**AUSZUG**.
▬▬▬▬▬▬

Erstellt am: 19. 3. 2017 - 22:16 Uhr
Zum Tod von Chuck Berry
Die Todesnachricht von Chuck Berry kam zu mir wie in einem Fiebertraum. Seit Tagen ringe ich mit einer Angina. Im Bett wälze ich das Schlachtfeld, zu dem mein Körper geworden ist. Der Doc hat Ruhe und Pillen verschrieben. Ich ernähre ich mich von Soletti und Penicillin. Der Schädel brummt. Der Rachen brennt. Tee ist Öl aufs Feuer. Ich verdämmere TV-Serien im Laptop, bemerke aber doch, dass "Westworld" viele Poren öffnen kann. Kein Schlaf wechselt mit kaum Schlaf. Kleine, nebensächliche Gedanken bauen sich zu Ungetümen auf, die stundenlang durchs Bewusstsein loopen. Ein Infekt ist kein Urlaub. Man verwechselt das im Zustand der Gesundheit nur oft.

▬▬▬▬▬▬

**VORLIEGENDE DATENSÄTZE**.
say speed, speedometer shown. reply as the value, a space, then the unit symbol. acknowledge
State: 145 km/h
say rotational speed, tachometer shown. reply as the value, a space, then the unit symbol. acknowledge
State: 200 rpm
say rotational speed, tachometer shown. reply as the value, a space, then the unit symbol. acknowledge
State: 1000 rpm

▬▬▬▬▬▬

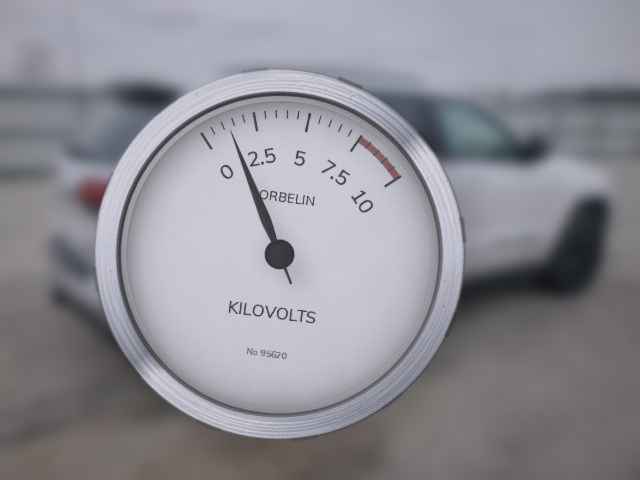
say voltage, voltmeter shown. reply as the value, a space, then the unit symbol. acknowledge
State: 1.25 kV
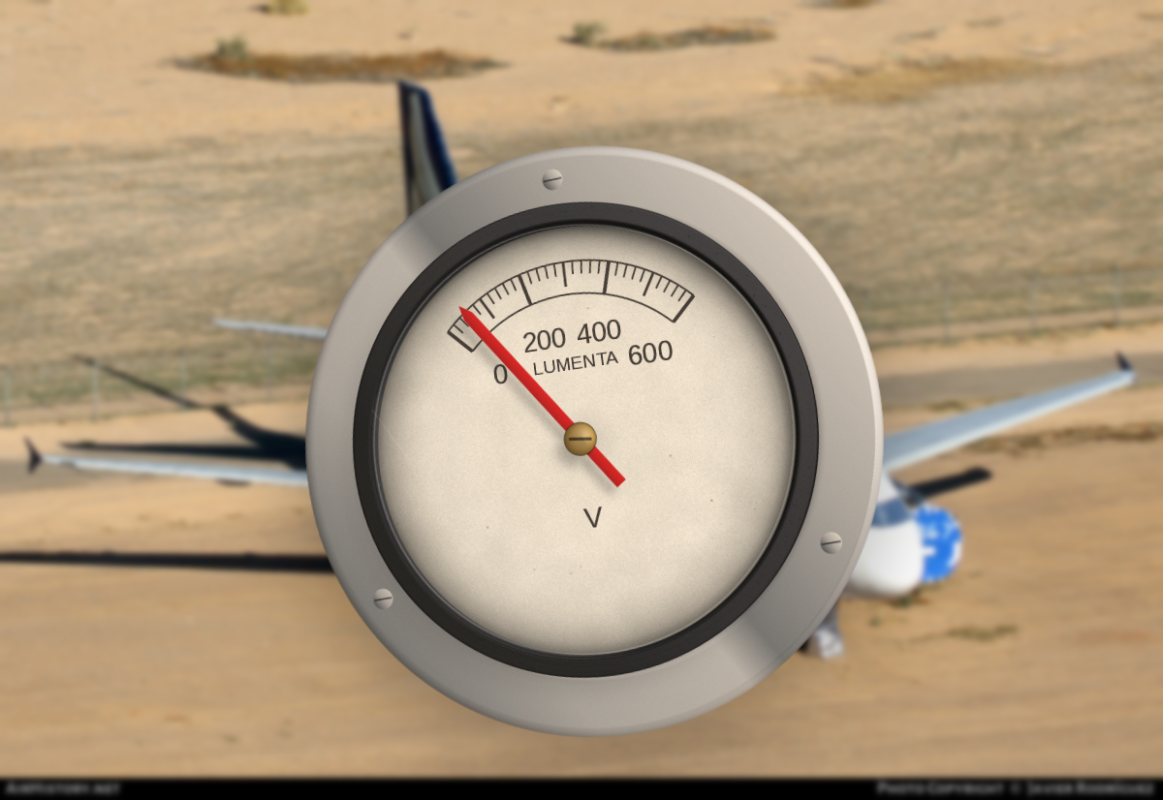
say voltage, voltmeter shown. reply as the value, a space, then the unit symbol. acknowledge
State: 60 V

▬▬▬▬▬▬

**AUFGABE**. Gib aus dem Auszug zum Tod von Chuck Berry alles von "Erstellt am: 19." bis hinunter zu "Gesundheit nur oft." unverändert aus.

**AUSGABE**.
Erstellt am: 19. 3. 2017 - 22:16 Uhr
Zum Tod von Chuck Berry
Die Todesnachricht von Chuck Berry kam zu mir wie in einem Fiebertraum. Seit Tagen ringe ich mit einer Angina. Im Bett wälze ich das Schlachtfeld, zu dem mein Körper geworden ist. Der Doc hat Ruhe und Pillen verschrieben. Ich ernähre ich mich von Soletti und Penicillin. Der Schädel brummt. Der Rachen brennt. Tee ist Öl aufs Feuer. Ich verdämmere TV-Serien im Laptop, bemerke aber doch, dass "Westworld" viele Poren öffnen kann. Kein Schlaf wechselt mit kaum Schlaf. Kleine, nebensächliche Gedanken bauen sich zu Ungetümen auf, die stundenlang durchs Bewusstsein loopen. Ein Infekt ist kein Urlaub. Man verwechselt das im Zustand der Gesundheit nur oft.